__Work instruction__
Retype every line below precisely as it appears.

__Extracted material__
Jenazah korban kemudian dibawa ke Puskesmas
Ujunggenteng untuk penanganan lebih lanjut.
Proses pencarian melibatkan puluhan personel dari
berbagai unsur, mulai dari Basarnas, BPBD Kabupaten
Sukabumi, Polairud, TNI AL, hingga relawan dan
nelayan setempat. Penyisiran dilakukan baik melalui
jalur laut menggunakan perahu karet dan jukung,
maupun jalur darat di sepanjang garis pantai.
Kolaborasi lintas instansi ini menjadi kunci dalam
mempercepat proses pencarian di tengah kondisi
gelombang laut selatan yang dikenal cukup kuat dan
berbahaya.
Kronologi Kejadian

__Exercise solution__
Jenazah korban kemudian dibawa ke Puskesmas
Ujunggenteng untuk penanganan lebih lanjut.
Proses pencarian melibatkan puluhan personel dari
berbagai unsur, mulai dari Basarnas, BPBD Kabupaten
Sukabumi, Polairud, TNI AL, hingga relawan dan
nelayan setempat. Penyisiran dilakukan baik melalui
jalur laut menggunakan perahu karet dan jukung,
maupun jalur darat di sepanjang garis pantai.
Kolaborasi lintas instansi ini menjadi kunci dalam
mempercepat proses pencarian di tengah kondisi
gelombang laut selatan yang dikenal cukup kuat dan
berbahaya.
Kronologi Kejadian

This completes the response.